Of RHB’s list of 30 stocks, seven are under its coverage: AIMS APAC REIT, Frencken Group, StarHub, CSE Global, Centurion Corporation, Raffles Medical and CDLHT.

OCBC has six odd picks out of 13 names, and they are REIT-heavy: Mapletree Logistics Trust, Keppel DC REIT, Frasers Centrepoint Trust, UOL Group, OUE REIT and Parkway Life REIT. Note that the first four of these names are STI constituents.

Meanwhile, DBS has five — GuocoLand, F&N, ESR REIT, Starhill Global REIT and Haw Par — and Maybank has four: Golden Agri-Resources, Riverstone Holdings, SIA Engineering and Yangzijiang Financial.

UOBKH has the fewest number of odd picks; just two of its 10 SMID picks are unique: Oiltek and Lum Chang Creations. UOBKH has an 86-cent target price on the former and a 39-cent target price on the latter, which was only listed on the Catalist board in July.
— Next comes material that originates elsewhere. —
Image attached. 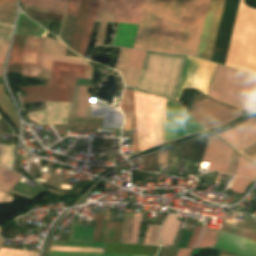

Shares in Lum Chang Creations have climbed nearly 36% since the IPO and are already trading above UOBKH’s target price, issued on July 23.

UOBKH’s Cheong and Mo think Lum Chang Creations, the interior contracting and urban revitalisation arm of Mainboard-listed Lum Chang Holdings, will enjoy “strong earnings growth” in 2025 from a “robust” orderbook and more contract wins for conservation works. The firm has $122 million in contracts locked in as of May 31.